Option 2: Auto-Infer Benchmark#

When the config name starts with libero_, robotwin_, behavior_, etc., the benchmark can be omitted:

bash evaluations/run_eval.sh libero_spatial_openpi_pi05_eval

Option 3: Hydra Overrides on the Command Line#

bash evaluations/run_eval.sh libero libero_spatial_openpi_pi05_eval \
  rollout.model.model_path=/path/to/model/RLinf-Pi05-SFT \
  env.eval.total_num_envs=64 \
  runner.ckpt_path=/path/to/checkpoint.pt

Supported Benchmark Prefixes#

run_eval.sh infers the benchmark from the config name prefix:

libero_* → libero
robotwin_* → robotwin
behavior_* → behavior
realworld_* → realworld
maniskill_* → maniskill
polaris_* → polaris

Config Fallback#

If evaluations/<benchmark>/<config>.yaml does not exist, the script falls back to examples/embodiment/config/ with the same config name.

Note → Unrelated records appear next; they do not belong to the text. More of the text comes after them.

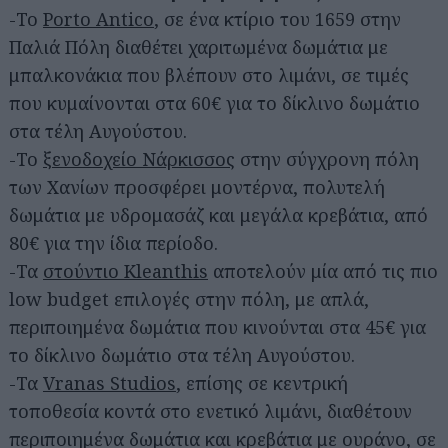
-Το
Porto Antico
, σε ένα κτίριο του 1659 στην
Παλιά Πόλη διαθέτει χαριτωμένα δωμάτια με
μπαλκονάκια που βλέπουν στο λιμάνι, σε τιμές
που κυμαίνονται στα 60€ για το δίκλινο δωμάτιο
στα τέλη Αυγούστου.
-Το
ξενοδοχείο Νάρκισσος
στην σύγχρονη πόλη
των Χανίων προσφέρει μοντέρνα, πολυτελή
δωμάτια με υδρομασάζ και μεγάλα κρεβάτια, από
80€ για την ίδια περίοδο.
-Τα
στούντιο Kleanthis
αποτελούν μία από τις πιο
low budget επιλογές στην πόλη, με απλά,
περιποιημένα δωμάτια που κινούνται στα 45€ για
το δίκλινο δωμάτιο στα τέλη Αυγούστου.
-Τα
Vranas Studios
, επίσης σε κεντρική
τοποθεσία κοντά στο ενετικό λιμάνι, διαθέτουν
περιποιημένα δωμάτια και κρεβάτια με ουράνο, σε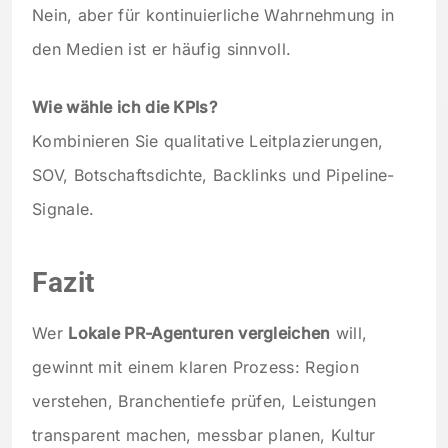
Nein, aber für kontinuierliche Wahrnehmung in
den Medien ist er häufig sinnvoll.
Wie wähle ich die KPIs?
Kombinieren Sie qualitative Leitplazierungen,
SOV, Botschaftsdichte, Backlinks und Pipeline-
Signale.
Fazit
Wer
Lokale PR-Agenturen vergleichen
will,
gewinnt mit einem klaren Prozess: Region
verstehen, Branchentiefe prüfen, Leistungen
transparent machen, messbar planen, Kultur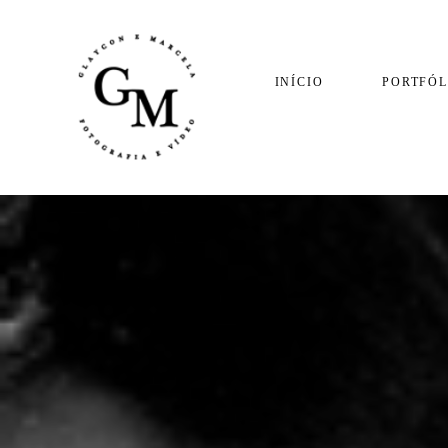
INÍCIO
PORTFÓL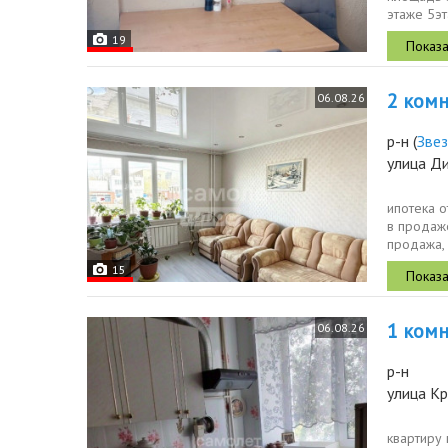
этаже 5эт
19
2 комн.
06.08.26
р-н
(
Зве
улица Д
ипотека о
в продаже
продажа,
15
1 комн.
06.08.26
р-н
улица Кр
квартиру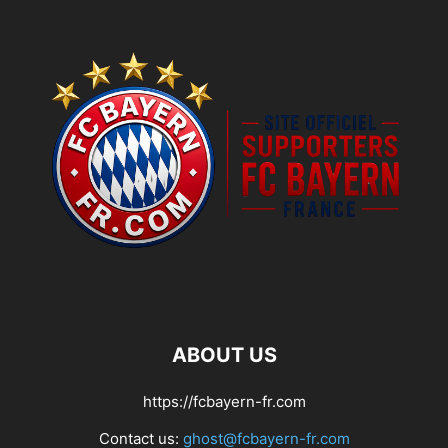
ABOUT US
https://fcbayern-fr.com
Contact us:
ghost@fcbayern-fr.com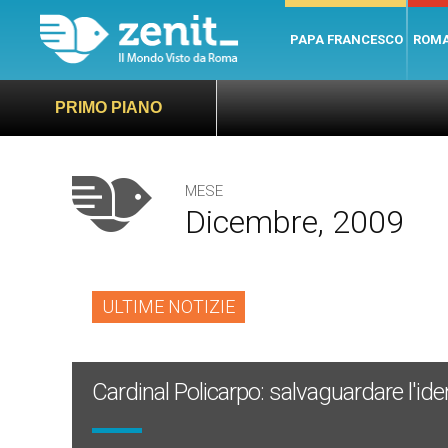
PAPA FRANCESCO
ROM
PRIMO PIANO
MESE
Dicembre, 2009
ULTIME NOTIZIE
Cardinal Policarpo: salvaguardare l'iden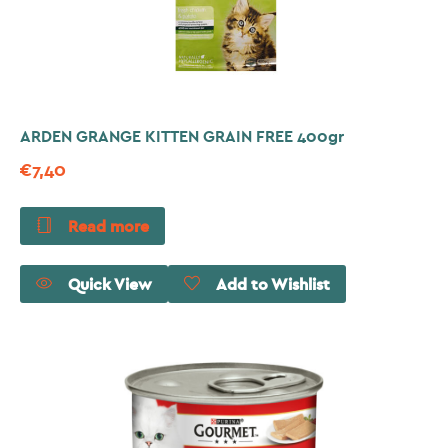
ARDEN GRANGE KITTEN GRAIN FREE 400gr
€
7,40
Read more
Quick View
Add to Wishlist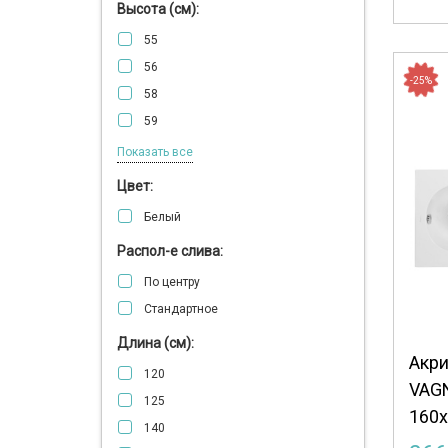
Высота (см):
146
Maggie
43
150
55
Manchester
45
170
56
Marbella
48
-25%
58
Melite
50
59
Minerva
52
60
Показать все
Nike
61
Nymfa
Цвет:
62
Penelope
Белый
64
Plejada
Распол-е слива:
65
Selena
По центру
66
Ultra
Стандартное
67
Vera
68
Длина (см):
Veronela
Акри
70
120
VAG
72
125
160x
140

Full launch examples per benchmark:

Direct Python Invocation#

You can also call the main evaluation program directly:

python evaluations/eval_embodied_agent.py \
  --config-path evaluations/libero/ \
  --config-name libero_spatial_openpi_pi05_eval \
  rollout.model.model_path=/path/to/model

run_eval.sh wraps this with path setup, log directories, and environment variable exports.